Deryn Gilbey, Monsanto’s marketing manager, says the group is looking for field scale trials to test the ability of companion crops to lessen cabbage stem flea beetle attacks.

“We hope it will provide a possible technical solution to the flea beetle situation,” he told Farmers Weekly.

See also: Farmer Focus: Rapeseed yields up 1t/ha on harvest 2016

With the banning of neonicotinoid seed dressings due to their perceived harm to bees, many crops have been lost to flea beetle this season and experts are working to find alternative ways to control the pest.

The move by Monsanto follows work by crop consultant Niab, which demonstrated that white mustard worked well by emerging quickly and attracting the flea beetles, allowing the later-emerging rapeseed to escape severe damage.

Drawback

The one drawback was that the white mustard did compete with the oilseed rape, potentially reducing the yield, so Monsanto has come up with a solution by using Clearfield oilseed rape varieties.

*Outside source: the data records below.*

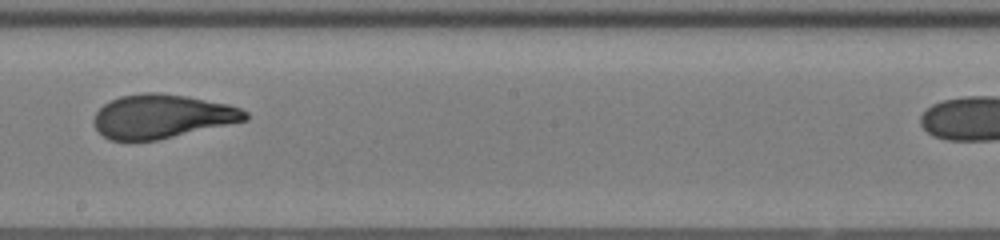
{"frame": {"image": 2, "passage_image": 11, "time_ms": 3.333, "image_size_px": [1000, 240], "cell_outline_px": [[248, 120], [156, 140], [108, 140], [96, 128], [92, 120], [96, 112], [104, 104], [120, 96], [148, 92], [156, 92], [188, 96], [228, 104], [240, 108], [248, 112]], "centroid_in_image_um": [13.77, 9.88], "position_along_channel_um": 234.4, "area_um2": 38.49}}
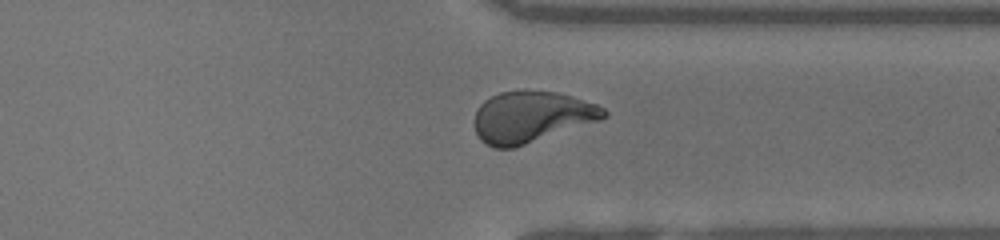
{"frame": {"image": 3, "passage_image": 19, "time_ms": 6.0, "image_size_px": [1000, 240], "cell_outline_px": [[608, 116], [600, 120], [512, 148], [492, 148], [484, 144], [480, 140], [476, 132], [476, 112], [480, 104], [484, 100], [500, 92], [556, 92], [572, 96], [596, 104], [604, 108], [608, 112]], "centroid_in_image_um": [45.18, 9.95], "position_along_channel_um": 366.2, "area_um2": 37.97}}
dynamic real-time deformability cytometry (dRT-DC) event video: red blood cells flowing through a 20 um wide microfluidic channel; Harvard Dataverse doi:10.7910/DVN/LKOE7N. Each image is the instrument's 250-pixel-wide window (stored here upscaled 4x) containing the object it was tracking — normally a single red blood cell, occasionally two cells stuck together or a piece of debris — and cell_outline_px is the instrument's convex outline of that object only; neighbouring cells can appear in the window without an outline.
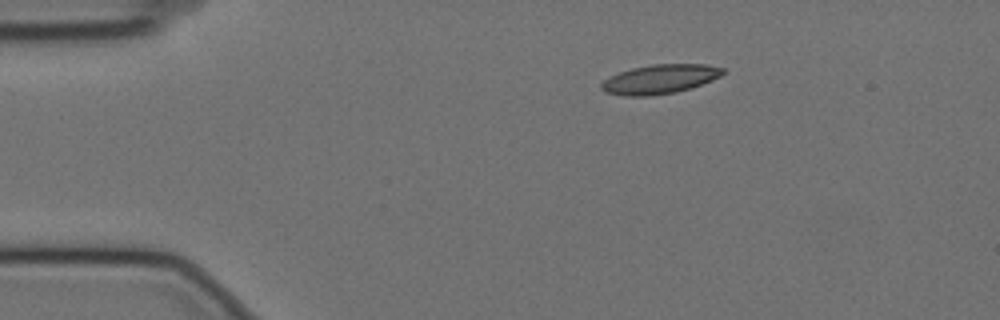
{"species": "Egyptian fruit bat (a non-hibernating species)", "species_latin": "Rousettus aegyptiacus", "temperature_condition": "cold", "stored_images_in_passage": 48, "camera_frame_rate_fps": 3000, "um_per_image_px": 0.085, "animal": {"sex": "female"}, "frame": {"image": 1, "passage_image": 1, "time_ms": 0.0, "image_size_px": [1000, 320], "cell_outline_px": [[724, 72], [720, 76], [712, 80], [692, 88], [676, 92], [648, 96], [624, 96], [604, 92], [600, 88], [600, 84], [608, 76], [632, 68], [652, 64], [708, 64], [724, 68]], "centroid_in_image_um": [56.07, 6.73], "position_along_channel_um": 28.9, "area_um2": 20.87}}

The Clearfield system uses hybrid rapeseed varieties that are tolerant to the herbicide imazamox. These varieties have been conventionally bred with natural resistance to the herbicide.

Therefore, Monsanto’s free seed is of its flagship Clearfield variety Imperial, which can be treated with the herbicide Cleranda (imazamox + metazachlor) or Cleravo (imazamox + quinmeric) to kill the white mustard in early to mid-October.

Clearfield varieties also offer growers the chance of cutting costs by leaving out a pre-emergence herbicide, and so they are expected to double in area this summer to take around 60,000ha of the oilseed rape area, or around 10% of the expected drilled area.